## WRITTEN EXERCISE
Turn the material from the line with "2.28.2 catalogue (DETECT_THRESH" to the line with "1046 397 2 2 - 46", both included, into a numbered list that leaves out any blank lines.

-------- INFORMATION SUPPLIED

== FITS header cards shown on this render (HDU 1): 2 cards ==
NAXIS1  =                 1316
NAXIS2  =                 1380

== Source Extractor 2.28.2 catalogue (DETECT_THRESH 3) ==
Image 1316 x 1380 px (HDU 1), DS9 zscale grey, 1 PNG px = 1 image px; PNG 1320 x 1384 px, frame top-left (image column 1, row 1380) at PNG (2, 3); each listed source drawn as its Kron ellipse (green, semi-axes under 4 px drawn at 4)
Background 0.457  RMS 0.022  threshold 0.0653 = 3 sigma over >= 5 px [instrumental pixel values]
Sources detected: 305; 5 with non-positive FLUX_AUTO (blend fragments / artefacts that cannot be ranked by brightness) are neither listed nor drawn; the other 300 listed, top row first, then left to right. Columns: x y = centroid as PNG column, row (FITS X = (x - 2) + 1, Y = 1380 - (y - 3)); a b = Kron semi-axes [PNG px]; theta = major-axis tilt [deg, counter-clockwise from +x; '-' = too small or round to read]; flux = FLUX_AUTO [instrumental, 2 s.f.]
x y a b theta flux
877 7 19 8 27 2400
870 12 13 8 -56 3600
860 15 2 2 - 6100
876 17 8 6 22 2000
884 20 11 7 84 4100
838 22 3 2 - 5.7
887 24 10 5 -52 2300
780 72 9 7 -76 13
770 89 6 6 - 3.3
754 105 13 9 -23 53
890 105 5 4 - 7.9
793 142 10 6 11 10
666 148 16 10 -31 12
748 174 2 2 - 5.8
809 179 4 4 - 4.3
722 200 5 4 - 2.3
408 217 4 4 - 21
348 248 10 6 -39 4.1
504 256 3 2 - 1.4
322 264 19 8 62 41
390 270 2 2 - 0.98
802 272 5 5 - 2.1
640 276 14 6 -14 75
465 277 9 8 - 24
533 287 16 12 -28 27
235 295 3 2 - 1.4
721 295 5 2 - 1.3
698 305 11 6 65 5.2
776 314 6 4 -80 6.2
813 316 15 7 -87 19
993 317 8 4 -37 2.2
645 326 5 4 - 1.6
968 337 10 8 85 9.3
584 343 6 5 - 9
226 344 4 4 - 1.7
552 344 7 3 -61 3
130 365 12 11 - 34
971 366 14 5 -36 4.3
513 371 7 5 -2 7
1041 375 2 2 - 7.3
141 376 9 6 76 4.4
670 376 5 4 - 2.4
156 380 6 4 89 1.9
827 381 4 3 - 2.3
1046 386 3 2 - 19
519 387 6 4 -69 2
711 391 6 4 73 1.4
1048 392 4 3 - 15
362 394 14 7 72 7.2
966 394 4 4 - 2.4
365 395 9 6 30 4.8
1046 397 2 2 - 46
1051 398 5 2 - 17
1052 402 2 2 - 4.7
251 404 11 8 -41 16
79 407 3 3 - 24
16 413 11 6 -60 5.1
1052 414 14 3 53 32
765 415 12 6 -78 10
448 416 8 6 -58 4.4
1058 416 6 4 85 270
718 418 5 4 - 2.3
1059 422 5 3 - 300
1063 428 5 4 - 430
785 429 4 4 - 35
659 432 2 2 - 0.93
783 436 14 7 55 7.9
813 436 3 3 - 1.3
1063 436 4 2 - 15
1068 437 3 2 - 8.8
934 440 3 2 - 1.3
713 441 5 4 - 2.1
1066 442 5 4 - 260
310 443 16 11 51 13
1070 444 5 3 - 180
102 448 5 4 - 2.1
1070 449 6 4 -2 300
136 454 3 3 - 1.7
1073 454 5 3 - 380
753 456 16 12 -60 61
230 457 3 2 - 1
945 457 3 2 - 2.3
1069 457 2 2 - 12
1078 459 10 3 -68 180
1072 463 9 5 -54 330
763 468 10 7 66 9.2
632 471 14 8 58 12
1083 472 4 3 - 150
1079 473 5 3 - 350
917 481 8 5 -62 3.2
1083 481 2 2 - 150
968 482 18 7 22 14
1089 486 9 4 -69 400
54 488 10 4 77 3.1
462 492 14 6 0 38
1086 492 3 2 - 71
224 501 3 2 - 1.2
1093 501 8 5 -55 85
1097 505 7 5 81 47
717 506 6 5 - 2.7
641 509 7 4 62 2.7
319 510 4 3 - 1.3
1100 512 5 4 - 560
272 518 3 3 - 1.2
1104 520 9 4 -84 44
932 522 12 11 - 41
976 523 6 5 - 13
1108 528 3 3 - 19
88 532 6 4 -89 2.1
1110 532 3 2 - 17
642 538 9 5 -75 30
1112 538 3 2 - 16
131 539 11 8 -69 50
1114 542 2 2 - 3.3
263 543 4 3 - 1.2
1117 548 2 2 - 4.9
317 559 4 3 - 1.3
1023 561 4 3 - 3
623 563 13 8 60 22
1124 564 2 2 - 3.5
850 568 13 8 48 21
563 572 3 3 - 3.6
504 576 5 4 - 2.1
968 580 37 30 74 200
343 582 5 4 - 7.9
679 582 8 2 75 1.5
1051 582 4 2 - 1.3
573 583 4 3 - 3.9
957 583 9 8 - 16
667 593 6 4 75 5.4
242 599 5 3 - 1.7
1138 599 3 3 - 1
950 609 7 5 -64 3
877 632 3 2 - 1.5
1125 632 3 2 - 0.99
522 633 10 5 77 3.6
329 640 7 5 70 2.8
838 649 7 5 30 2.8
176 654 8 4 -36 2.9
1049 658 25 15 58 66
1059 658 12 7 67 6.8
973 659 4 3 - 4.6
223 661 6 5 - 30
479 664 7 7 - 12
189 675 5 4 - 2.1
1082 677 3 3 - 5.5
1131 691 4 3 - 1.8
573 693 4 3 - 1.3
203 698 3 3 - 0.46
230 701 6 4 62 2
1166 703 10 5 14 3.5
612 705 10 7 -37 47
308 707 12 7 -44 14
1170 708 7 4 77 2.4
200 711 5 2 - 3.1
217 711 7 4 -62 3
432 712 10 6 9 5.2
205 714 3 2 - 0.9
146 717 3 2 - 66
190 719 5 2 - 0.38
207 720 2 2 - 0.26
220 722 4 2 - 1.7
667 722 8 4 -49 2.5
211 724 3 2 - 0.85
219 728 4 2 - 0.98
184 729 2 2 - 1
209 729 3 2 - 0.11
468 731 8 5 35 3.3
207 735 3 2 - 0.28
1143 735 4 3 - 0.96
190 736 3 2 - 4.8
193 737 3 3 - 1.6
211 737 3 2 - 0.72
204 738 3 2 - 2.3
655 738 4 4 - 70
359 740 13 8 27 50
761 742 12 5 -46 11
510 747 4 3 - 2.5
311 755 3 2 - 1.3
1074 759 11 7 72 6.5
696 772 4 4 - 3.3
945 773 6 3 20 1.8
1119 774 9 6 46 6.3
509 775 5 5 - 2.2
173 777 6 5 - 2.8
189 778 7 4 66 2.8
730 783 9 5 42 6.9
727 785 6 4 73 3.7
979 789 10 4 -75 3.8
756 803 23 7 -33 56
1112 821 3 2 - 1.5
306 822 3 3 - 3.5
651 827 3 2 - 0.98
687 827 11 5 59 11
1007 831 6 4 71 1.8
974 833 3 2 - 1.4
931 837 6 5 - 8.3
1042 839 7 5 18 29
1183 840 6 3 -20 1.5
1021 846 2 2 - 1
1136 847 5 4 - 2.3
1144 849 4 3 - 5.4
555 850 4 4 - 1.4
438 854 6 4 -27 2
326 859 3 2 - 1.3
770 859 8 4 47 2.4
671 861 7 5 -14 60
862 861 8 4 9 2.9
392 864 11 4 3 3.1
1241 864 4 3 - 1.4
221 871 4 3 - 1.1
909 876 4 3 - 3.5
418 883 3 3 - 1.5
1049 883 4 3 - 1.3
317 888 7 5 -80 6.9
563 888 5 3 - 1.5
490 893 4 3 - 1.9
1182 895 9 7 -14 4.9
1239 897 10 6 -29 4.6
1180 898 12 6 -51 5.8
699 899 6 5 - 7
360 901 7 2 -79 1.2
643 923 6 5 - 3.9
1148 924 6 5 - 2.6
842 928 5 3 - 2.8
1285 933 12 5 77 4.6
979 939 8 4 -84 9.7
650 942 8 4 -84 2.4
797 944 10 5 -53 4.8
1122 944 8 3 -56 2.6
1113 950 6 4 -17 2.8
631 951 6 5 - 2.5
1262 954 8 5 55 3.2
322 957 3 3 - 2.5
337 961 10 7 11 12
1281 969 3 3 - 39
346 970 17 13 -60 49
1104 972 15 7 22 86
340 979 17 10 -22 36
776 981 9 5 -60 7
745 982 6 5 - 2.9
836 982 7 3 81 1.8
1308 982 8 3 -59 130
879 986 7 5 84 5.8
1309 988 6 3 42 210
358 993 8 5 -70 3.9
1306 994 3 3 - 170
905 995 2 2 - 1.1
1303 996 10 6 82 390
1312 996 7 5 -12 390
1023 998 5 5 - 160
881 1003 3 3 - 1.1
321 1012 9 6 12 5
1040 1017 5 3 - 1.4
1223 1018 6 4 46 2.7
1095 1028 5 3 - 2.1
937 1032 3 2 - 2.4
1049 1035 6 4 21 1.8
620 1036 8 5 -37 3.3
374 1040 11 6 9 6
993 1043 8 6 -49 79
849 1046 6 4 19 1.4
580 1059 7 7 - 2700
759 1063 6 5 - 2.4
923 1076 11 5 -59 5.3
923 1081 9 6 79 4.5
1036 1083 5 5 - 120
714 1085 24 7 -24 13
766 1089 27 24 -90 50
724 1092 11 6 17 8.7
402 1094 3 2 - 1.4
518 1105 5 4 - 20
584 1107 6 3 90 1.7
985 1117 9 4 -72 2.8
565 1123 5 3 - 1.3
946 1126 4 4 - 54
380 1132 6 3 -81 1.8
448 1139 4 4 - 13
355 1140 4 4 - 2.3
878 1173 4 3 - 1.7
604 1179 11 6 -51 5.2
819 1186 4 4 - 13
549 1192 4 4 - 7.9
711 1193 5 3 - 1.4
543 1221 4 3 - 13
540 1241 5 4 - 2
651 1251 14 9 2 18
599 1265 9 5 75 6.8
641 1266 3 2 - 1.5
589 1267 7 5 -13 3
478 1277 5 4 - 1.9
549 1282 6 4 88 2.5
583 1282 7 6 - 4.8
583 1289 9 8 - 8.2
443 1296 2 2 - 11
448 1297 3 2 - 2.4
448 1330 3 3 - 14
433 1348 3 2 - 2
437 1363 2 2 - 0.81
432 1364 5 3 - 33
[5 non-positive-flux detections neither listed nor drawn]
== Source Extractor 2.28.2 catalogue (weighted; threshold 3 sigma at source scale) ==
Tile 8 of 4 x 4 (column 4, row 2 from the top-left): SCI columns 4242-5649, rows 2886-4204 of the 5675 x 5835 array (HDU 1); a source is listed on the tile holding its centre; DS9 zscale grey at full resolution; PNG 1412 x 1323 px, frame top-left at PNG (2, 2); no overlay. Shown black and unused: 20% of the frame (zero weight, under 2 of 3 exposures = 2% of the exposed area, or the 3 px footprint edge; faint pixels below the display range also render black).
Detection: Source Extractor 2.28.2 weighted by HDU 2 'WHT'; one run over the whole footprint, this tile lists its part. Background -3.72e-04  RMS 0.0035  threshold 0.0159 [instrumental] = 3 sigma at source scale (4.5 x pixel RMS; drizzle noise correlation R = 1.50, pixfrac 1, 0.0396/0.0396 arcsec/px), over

----------------

## RESULT OF THIS EXERCISE
1. == Source Extractor 2.28.2 catalogue (DETECT_THRESH 3) ==
2. Image 1316 x 1380 px (HDU 1), DS9 zscale grey, 1 PNG px = 1 image px; PNG 1320 x 1384 px, frame top-left (image column 1, row 1380) at PNG (2, 3); each listed source drawn as its Kron ellipse (green, semi-axes under 4 px drawn at 4)
3. Background 0.457  RMS 0.022  threshold 0.0653 = 3 sigma over >= 5 px [instrumental pixel values]
4. Sources detected: 305; 5 with non-positive FLUX_AUTO (blend fragments / artefacts that cannot be ranked by brightness) are neither listed nor drawn; the other 300 listed, top row first, then left to right. Columns: x y = centroid as PNG column, row (FITS X = (x - 2) + 1, Y = 1380 - (y - 3)); a b = Kron semi-axes [PNG px]; theta = major-axis tilt [deg, counter-clockwise from +x; '-' = too small or round to read]; flux = FLUX_AUTO [instrumental, 2 s.f.]
5. x y a b theta flux
6. 877 7 19 8 27 2400
7. 870 12 13 8 -56 3600
8. 860 15 2 2 - 6100
9. 876 17 8 6 22 2000
10. 884 20 11 7 84 4100
11. 838 22 3 2 - 5.7
12. 887 24 10 5 -52 2300
13. 780 72 9 7 -76 13
14. 770 89 6 6 - 3.3
15. 754 105 13 9 -23 53
16. 890 105 5 4 - 7.9
17. 793 142 10 6 11 10
18. 666 148 16 10 -31 12
19. 748 174 2 2 - 5.8
20. 809 179 4 4 - 4.3
21. 722 200 5 4 - 2.3
22. 408 217 4 4 - 21
23. 348 248 10 6 -39 4.1
24. 504 256 3 2 - 1.4
25. 322 264 19 8 62 41
26. 390 270 2 2 - 0.98
27. 802 272 5 5 - 2.1
28. 640 276 14 6 -14 75
29. 465 277 9 8 - 24
30. 533 287 16 12 -28 27
31. 235 295 3 2 - 1.4
32. 721 295 5 2 - 1.3
33. 698 305 11 6 65 5.2
34. 776 314 6 4 -80 6.2
35. 813 316 15 7 -87 19
36. 993 317 8 4 -37 2.2
37. 645 326 5 4 - 1.6
38. 968 337 10 8 85 9.3
39. 584 343 6 5 - 9
40. 226 344 4 4 - 1.7
41. 552 344 7 3 -61 3
42. 130 365 12 11 - 34
43. 971 366 14 5 -36 4.3
44. 513 371 7 5 -2 7
45. 1041 375 2 2 - 7.3
46. 141 376 9 6 76 4.4
47. 670 376 5 4 - 2.4
48. 156 380 6 4 89 1.9
49. 827 381 4 3 - 2.3
50. 1046 386 3 2 - 19
51. 519 387 6 4 -69 2
52. 711 391 6 4 73 1.4
53. 1048 392 4 3 - 15
54. 362 394 14 7 72 7.2
55. 966 394 4 4 - 2.4
56. 365 395 9 6 30 4.8
57. 1046 397 2 2 - 46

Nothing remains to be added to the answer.